Güngör Uras

Güngör Uras

guras@milliyet.com.tr

Tüm Yazıları
Haberin Devamı

1971’de 12 işadamı İstanbul’da toplanarak, Türkiye’nin demokratik ve planlı yollarla kalkınmasına yardımcı olmak amacıyla Türk Sanayicileri ve İşadamları Derneği’ni kuran protokolü imzaladılar.
Bu işadamları Vehbi Koç, Nejat Eczacıbaşı, Sakıp Sabancı, Selçuk Yaşar, Raşit Özsaruhan, Ahmet Sapmaz, Feyyaz Berker, Melih Özakat, İbrahim Bodur, Hikmet Erenyol, Osman Boyner ve Muzaffer Gazioğlu’ydu.
2 Ağustos 1971’de, gazetelerde alışılmamış bir ilan yayınlandı. “Özgürlük Kutsaldır” diye sona eren ilanın altında 86 tanınmış işadamının imzası vardı.

Kuruluş ilkeleri önemli
TÜSİAD’ın kuruluş bildirgesinde yer alan önemli ifadeler şunlardır:
“Hür teşebbüs, iktisadi hayatın dayanağı ve demokratik rejimin teminatıdır. Sermaye, emek ve teşebbüsün birbirlerini tamamlayan ana unsurlardır. Karma ekonomi nizamının ahenkli bir şekilde yürütülmesi için ticari ahlaka ve sosyal adalet ilkelerine uyulması şarttır. Artan nüfus, yeni iş sahaları istemektedir. Vergi kaybını önleyici her türlü olumlu tedbire yardımcı olmayı görev saymaktayız. Türk gençliğinin yetişmesini engelleyen şartların bertaraf edilmesi gerekmektedir. Basın özgürlüğüne ve yapıcı tenkitlere inancımız ve saygımız tamdır. Bu ilkelerin gerçekleşmesi için bize düşen görevleri yerine getirmek kararındayız.”

Bildiri hâlâ taze
İnsanlar, belli dönemlerde ekonomik ve sosyal gelişmelerin rüzgârıyla belli fikirleri savunur, şartlar değişince, eski inançlarından mahcup olabilirler, pişmanlık duyabilirler.
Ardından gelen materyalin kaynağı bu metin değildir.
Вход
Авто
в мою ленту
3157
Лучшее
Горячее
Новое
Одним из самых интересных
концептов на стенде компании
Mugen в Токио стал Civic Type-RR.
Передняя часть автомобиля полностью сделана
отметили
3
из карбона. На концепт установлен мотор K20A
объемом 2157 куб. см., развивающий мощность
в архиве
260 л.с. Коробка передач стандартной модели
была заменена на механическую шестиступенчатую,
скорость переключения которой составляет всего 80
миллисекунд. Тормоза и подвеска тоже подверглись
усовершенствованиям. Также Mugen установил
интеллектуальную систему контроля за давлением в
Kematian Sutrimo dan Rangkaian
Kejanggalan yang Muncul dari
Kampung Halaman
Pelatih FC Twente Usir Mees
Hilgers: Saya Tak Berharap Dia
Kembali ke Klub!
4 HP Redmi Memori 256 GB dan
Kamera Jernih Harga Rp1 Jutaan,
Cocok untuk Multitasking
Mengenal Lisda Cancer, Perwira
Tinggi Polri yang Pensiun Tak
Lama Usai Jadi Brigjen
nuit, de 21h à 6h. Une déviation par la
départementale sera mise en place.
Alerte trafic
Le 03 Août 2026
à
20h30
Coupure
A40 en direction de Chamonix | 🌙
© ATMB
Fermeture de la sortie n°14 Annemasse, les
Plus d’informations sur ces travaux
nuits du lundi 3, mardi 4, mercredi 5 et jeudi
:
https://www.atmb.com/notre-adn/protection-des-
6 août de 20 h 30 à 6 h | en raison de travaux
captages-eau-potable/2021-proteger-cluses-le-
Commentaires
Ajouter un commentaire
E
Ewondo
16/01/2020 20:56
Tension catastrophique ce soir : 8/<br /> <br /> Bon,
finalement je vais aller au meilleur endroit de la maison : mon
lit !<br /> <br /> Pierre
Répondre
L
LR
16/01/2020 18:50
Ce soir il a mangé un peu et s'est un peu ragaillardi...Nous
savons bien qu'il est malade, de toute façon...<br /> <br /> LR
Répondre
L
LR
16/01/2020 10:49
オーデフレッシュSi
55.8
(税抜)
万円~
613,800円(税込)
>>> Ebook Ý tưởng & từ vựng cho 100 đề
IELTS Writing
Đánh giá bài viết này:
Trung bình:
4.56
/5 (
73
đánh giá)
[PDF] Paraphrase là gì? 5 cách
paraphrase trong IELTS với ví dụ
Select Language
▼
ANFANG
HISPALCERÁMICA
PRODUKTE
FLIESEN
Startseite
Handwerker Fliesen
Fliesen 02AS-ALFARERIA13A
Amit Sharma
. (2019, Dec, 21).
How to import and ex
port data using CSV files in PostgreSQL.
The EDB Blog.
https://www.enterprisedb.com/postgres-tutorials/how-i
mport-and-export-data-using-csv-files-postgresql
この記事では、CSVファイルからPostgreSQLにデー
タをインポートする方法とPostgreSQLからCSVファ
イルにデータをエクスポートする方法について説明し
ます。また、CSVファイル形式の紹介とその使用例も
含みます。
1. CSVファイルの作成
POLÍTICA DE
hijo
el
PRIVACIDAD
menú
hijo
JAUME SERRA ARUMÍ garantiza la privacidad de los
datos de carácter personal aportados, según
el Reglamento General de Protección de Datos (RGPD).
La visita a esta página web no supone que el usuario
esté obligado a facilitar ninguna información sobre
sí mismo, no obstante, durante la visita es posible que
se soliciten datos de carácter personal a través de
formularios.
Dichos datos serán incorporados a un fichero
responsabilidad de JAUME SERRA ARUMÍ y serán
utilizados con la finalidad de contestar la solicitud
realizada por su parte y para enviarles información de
Görülüyor ki, TÜSİAD’ın kuruluşunda, kurucuların hazırladıkları protokol, daha sonra gazetelerde yayımlanan bildirge, aradan geçen 43 yıla rağmen tazeliğini, gücünü korumaktadır.

Değişen bir şey yok
Fakat 43 yıl önceki ilkelerin 43 yıl sonra hâlâ ülkenin gündeminde bulunması acıdır. TÜSİAD bir işadamları derneğidir. İşadamlarının, TÜSİAD yönetiminde sorumluluk alarak işlerine ayıracakları zamanı derneğe ayırmaları bir fedakârlıktır.
TÜSİAD’ın ilk Yönetim Kurulu Başkanı Feyyaz Berker, ekonomi ve politik hayatın en çalkantılı olduğu dönemde 10 yıl derneğin yönetiminde kaldı. Feyyaz Berker’den bu yana başkanlık sorumluluklarını üstlenecek aday bulmakta güçlük çekilir. Çünkü TÜSİAD başkanlığı işadamının işine ayıracağı zamanı derneğe tahsis etmesini gerektirir.
Yanlış anlamalar veya ters görüşler nedeniyle TÜSİAD başkanları kişisel olarak haklı haksız eleştiri yağmuru altında görev yapar.

İş ve dernek ikilemi
Bugüne kadar TÜSİAD başkanlığı sorumluluğunu taşıyanların çoğu, genelde politikacılar tarafından beğenilmeyen dernek çalışmaları, açıklamalar ve konuşmalar nedeniyle sert eleştirilere muhatap oldu.
Fakat bu defa Muharrem Yılmaz’ın başkanlığındaki sorumluluğu ile işi birbirine karıştırıldı. İşi üzerinden başkana hücum edilmeye başlandı. Bu çok olumsuz bir gelişmedir. Böylece TÜSİAD’da başarılı işadamlarının sorumluluk üstlenmelerinin yolu kapatılıyor.
İşadamı için üye olduğu dernek önemlidir ama onun esas işi kendi işidir. Kendi işini riske atarak, dernekteki faaliyetini beğenmeyenlerin kendi işini yıkma riskini göze alarak işadamlarının oluşturduğu derneklerde görev ve sorumluluk almaları mümkün olamayacak demektir.
Muharrem Yılmaz örneği kötü bir örnek oldu. Bu örnek bundan sonra işadamları derneklerinin yönetiminde başarılı işadamlarının görev ve sorumluluk almalarını imkânsız kılacak.